For the most part this pregnancy has been the same as the first one, in terms of how I'm feeling. The difference is that I have a little commentary on the whole thing from Annie. Like yesterday, when I was feeling yucky and, um, gassy, I had a voice to say "Tootie!" every time it was appropriate. Thanks, kiddo.
I think I will concede to Sam and not find out the gender of this child, if for no other reason than I am the one who rarely compromises and he almost always does, so I need to be fair. As I told a friend, it all boils down to that one moment during the ultrasound when they ask "Do you want to know?" and you have to say "yes" or "no" I have a feeling I would look at Sam for him to answer and he would say "Fine, we can know" because he almost always lets me have my way. So I must be strong! Stay decided! No flaking at the last minute!
I have a few updated pictures of Annie and a funny video to share, but I can't seem to remember to bring the camera to school!

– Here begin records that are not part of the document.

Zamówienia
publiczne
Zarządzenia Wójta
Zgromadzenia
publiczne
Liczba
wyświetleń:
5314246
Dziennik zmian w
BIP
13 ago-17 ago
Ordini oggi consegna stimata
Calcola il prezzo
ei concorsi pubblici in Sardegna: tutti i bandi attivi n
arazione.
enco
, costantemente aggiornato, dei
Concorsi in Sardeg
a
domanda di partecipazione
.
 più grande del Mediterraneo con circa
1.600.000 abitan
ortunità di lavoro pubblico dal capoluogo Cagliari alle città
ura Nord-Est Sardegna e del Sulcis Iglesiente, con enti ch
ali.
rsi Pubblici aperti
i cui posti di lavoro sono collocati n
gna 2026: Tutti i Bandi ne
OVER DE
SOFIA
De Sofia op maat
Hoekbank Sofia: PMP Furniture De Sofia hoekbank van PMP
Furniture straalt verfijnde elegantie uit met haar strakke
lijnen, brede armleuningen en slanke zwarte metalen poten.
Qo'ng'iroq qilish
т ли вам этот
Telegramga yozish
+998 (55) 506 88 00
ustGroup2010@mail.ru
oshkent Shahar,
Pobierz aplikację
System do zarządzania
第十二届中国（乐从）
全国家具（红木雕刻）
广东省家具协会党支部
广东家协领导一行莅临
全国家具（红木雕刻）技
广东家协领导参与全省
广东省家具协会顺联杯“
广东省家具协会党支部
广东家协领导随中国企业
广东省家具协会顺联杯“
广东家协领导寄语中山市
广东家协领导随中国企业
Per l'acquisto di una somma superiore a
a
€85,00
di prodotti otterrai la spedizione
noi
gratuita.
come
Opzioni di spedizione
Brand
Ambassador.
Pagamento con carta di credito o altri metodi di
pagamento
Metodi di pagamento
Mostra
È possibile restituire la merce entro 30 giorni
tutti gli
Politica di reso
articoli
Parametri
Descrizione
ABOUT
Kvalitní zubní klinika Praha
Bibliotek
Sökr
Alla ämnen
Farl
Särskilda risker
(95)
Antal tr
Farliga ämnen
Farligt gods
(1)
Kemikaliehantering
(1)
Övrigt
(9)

I like to upload things on my laptop because it is much faster, but it involves the extra step of getting the camera to school and getting it done.

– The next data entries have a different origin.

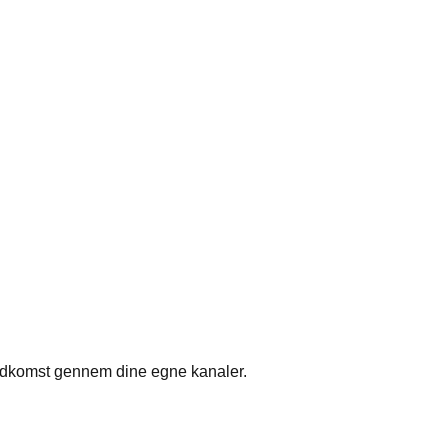
indkomst gennem dine egne kanaler.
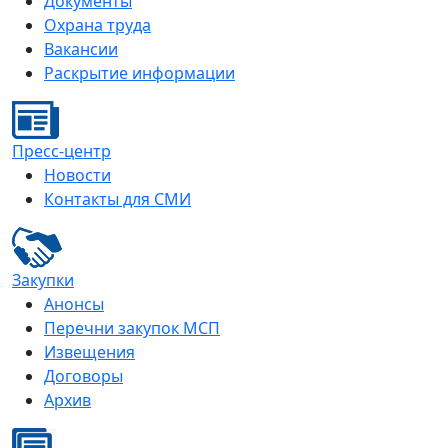
Документы
Охрана труда
Вакансии
Раскрытие информации
Пресс-центр
Новости
Контакты для СМИ
Закупки
Анонсы
Перечни закупок МСП
Извещения
Договоры
Архив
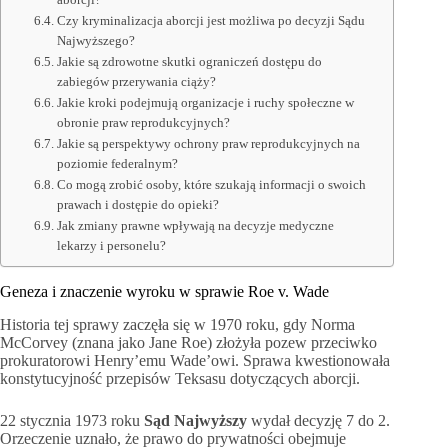
Czy kryminalizacja aborcji jest możliwa po decyzji Sądu
Najwyższego?
Jakie są zdrowotne skutki ograniczeń dostępu do
zabiegów przerywania ciąży?
Jakie kroki podejmują organizacje i ruchy społeczne w
obronie praw reprodukcyjnych?
Jakie są perspektywy ochrony praw reprodukcyjnych na
poziomie federalnym?
Co mogą zrobić osoby, które szukają informacji o swoich
prawach i dostępie do opieki?
Jak zmiany prawne wpływają na decyzje medyczne
lekarzy i personelu?
Geneza i znaczenie wyroku w sprawie Roe v. Wade
Historia tej sprawy zaczęła się w 1970 roku, gdy Norma
McCorvey (znana jako Jane Roe) złożyła pozew przeciwko
prokuratorowi Henry’emu Wade’owi. Sprawa kwestionowała
konstytucyjność przepisów Teksasu dotyczących aborcji.
22 stycznia 1973 roku
Sąd Najwyższy
wydał decyzję 7 do 2.
Orzeczenie uznało, że prawo do prywatności obejmuje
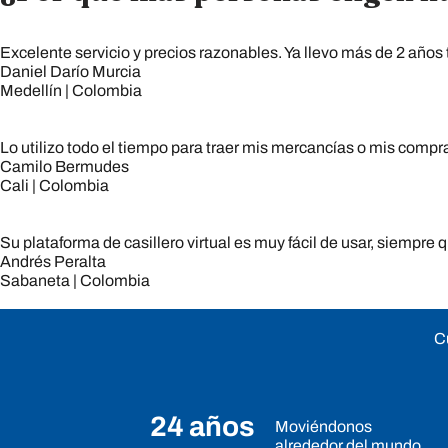
Excelente servicio y precios razonables. Ya llevo más de 2 años
Daniel Darío Murcia
Medellín | Colombia
Lo utilizo todo el tiempo para traer mis mercancías o mis com
Camilo Bermudes
Cali | Colombia
Su plataforma de casillero virtual es muy fácil de usar, siempre
Andrés Peralta
Sabaneta | Colombia
C
24 años
Moviéndonos
alrededor del mundo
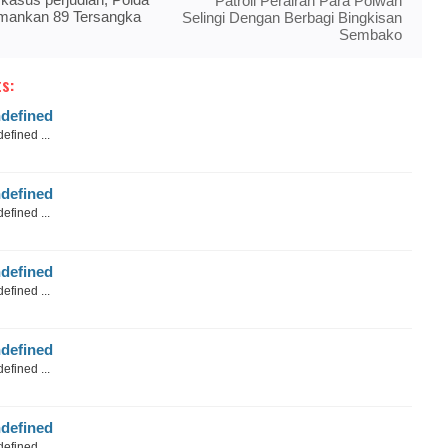
Patroli Perairan Para Polwan
mankan 89 Tersangka
Selingi Dengan Berbagi Bingkisan
Sembako
s:
defined
efined ...
defined
efined ...
defined
efined ...
defined
efined ...
defined
efined ...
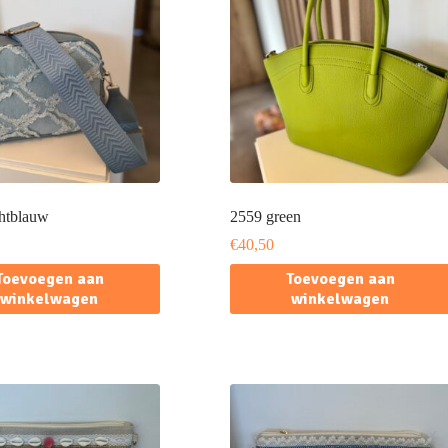
chtblauw
2559 green
€
40,50
Toevoegen aan
Toevoegen aan
winkelwagen
winkelwagen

Now, a funny conversation between my friend Carl and his 3 and 1/2 year old daughter. They were watching a TV show about going to the beach:
Daughter: Can we go to the beach?
Carl: Of course we can.
D: No, we can't. It is too cold.
C: Well, we can go when it gets warm.
D: No, we won't go.
C: Why not?
D: Because it is never going to get warm!

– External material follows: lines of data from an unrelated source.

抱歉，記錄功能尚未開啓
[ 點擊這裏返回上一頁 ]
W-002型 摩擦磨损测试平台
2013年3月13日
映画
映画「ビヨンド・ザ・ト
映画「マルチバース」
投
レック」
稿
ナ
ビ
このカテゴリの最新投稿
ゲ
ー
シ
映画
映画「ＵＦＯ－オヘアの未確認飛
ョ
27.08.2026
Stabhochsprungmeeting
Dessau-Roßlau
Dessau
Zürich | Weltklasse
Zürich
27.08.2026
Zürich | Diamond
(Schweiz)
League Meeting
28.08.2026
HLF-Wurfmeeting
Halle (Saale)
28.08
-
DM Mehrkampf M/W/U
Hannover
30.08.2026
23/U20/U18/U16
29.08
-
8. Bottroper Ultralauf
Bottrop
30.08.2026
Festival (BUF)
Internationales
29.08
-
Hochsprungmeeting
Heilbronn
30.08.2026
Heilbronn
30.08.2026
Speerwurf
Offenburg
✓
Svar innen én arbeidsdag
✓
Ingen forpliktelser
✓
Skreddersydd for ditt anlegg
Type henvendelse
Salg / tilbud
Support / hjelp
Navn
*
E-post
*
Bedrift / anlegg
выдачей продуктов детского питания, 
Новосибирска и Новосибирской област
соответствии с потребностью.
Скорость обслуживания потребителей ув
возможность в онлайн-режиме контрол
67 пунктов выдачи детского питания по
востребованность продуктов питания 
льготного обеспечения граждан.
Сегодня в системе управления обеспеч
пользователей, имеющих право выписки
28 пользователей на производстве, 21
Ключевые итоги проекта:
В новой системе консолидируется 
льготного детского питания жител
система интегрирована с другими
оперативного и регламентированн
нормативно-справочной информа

C: Um, okay. We can still have fun playing in the yard in the snow.
D: No we can't.
C: Why?
D: There's too much dog poop!
We had a good laugh at that. Apparently we both have backyards that look like minefields when the snow melts. Our neighbor calls them "poodle bombs" (even though her dogs are Schnauzers.) So come on, spring! I've got poop to scoop!
2 comments:
Annie's lovely commentary reminds me of when I was prego with Luke. I did not realize how much Jack picked up....
I threw up every single day of pregnancy with both boys. I did not realize how much Jack knew of this until one day I heard him pretend gagging in his toy digger. I asked him what he was playing and he said Mommy! To play Mommy, one must have to puke in a toy....or a toilet :)
When I remember to read your blog, I love it:) Helps me keep up to speed with what's goin on down in that part of the world!